Tramite i social media molto spesso vengono trasmessi involontariamente dei messaggi che possono essere soggetti a false interpretazioni da parte degli utenti e ad avere una risonanza non quantificabile che sfugge al controllo delle agenzie di Public Relations. Spesso i responsabili aziendali hanno una paura terribile delle crisi che si possono sviluppare online, non curanti che esse non sono determinate dalle critiche degli utenti bensì dalla gestione errata delle risposte.

La reputazione non è più definita esclusivamente da ciò che le imprese fanno o dicono ma da come gli stakeholder percepiscono e rispondono agli output dell’impresa; è fondamentale valorizzare i rapporti con i differenti pubblici e discriminarli tra di loro, al fine di elaborare una strategia di comunicazione differenziata, volta a migliorare la percezione che essi hanno dell’azienda.

Le organizzazioni che costruiscono le relazioni fondate sulla percezione di valori condivisi con i propri stakeholder, hanno maggiori possibilità di contare, in un momento di crisi, su un atteggiamento iniziale di fiducia e sull’allineamento dell’opinione pubblica alla posizione dell’azienda. Va da sé che non è sufficiente che le relazioni siano improntate su interessi reciproci degli interlocutori se l’azienda non mostra con i propri comportamenti che i valori professati, portanti dalla società in cui opera, governano realmente l’azienda. La capacità relazionale di un’organizzazione è il fattore che incide maggiormente sull’entità delle conseguenze derivanti da una crisi d’impresa, poiché in grado di trasmettere fiducia all’opinione pubblica; infatti le persone sono maggiormente disposte a perdonare un’organizzazione se legate da una relazione di fiducia con essa. Da ciò emerge l’importanza del Reputation Management, la sottocategoria delle Relazioni Pubbliche che si focalizza sulla comunicazione che alimenta la corporate image affinché essa rimanga positiva a lungo e sia fonte di vantaggio competitivo.

- DATI

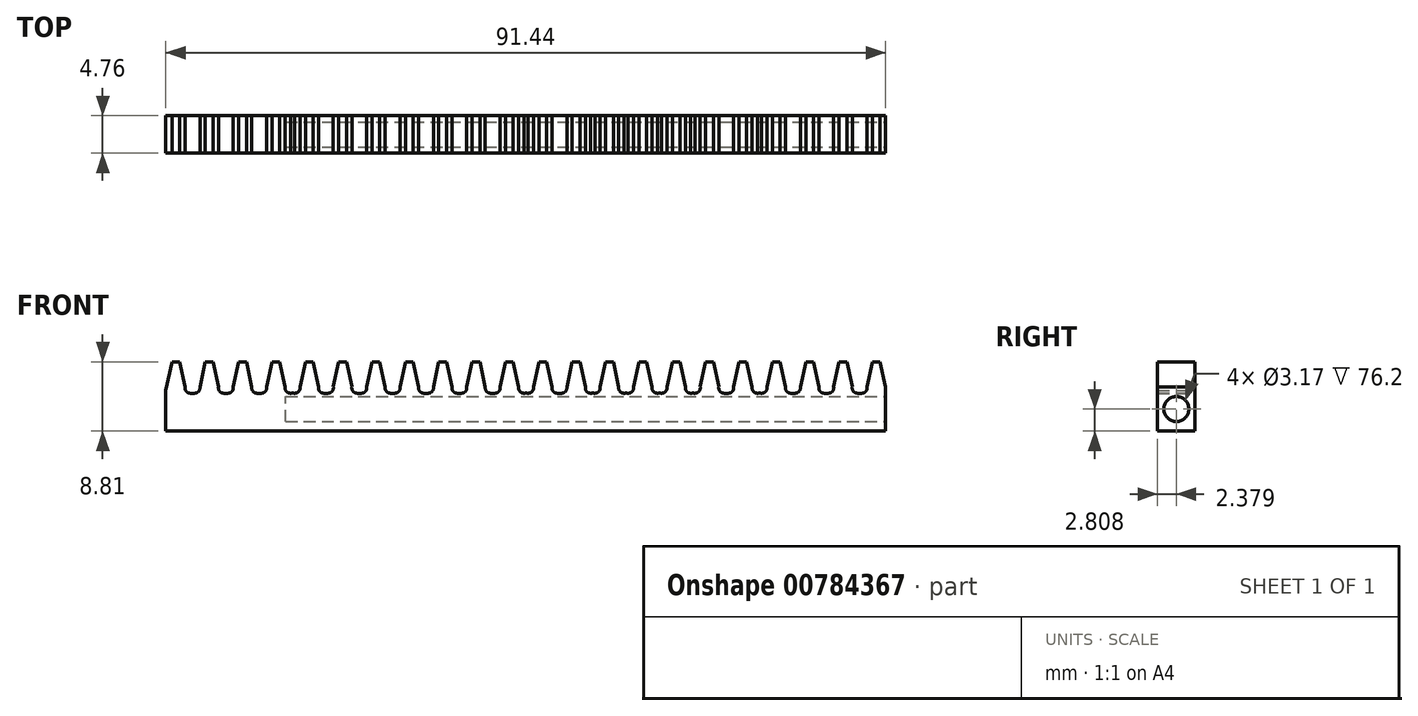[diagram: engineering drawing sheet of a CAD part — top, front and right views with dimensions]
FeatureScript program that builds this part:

- OBIETTIVO DEL COMPITO
Per favore, elenca tutte le parole ed espressioni in lingua inglese presenti nel brano sulla reputazione aziendale, ciascuna una sola volta. Questo materiale proviene da un'altra fonte.

- ESITO DEL COMPITO
social media, Public Relations, online, stakeholder, output, Reputation Management, corporate image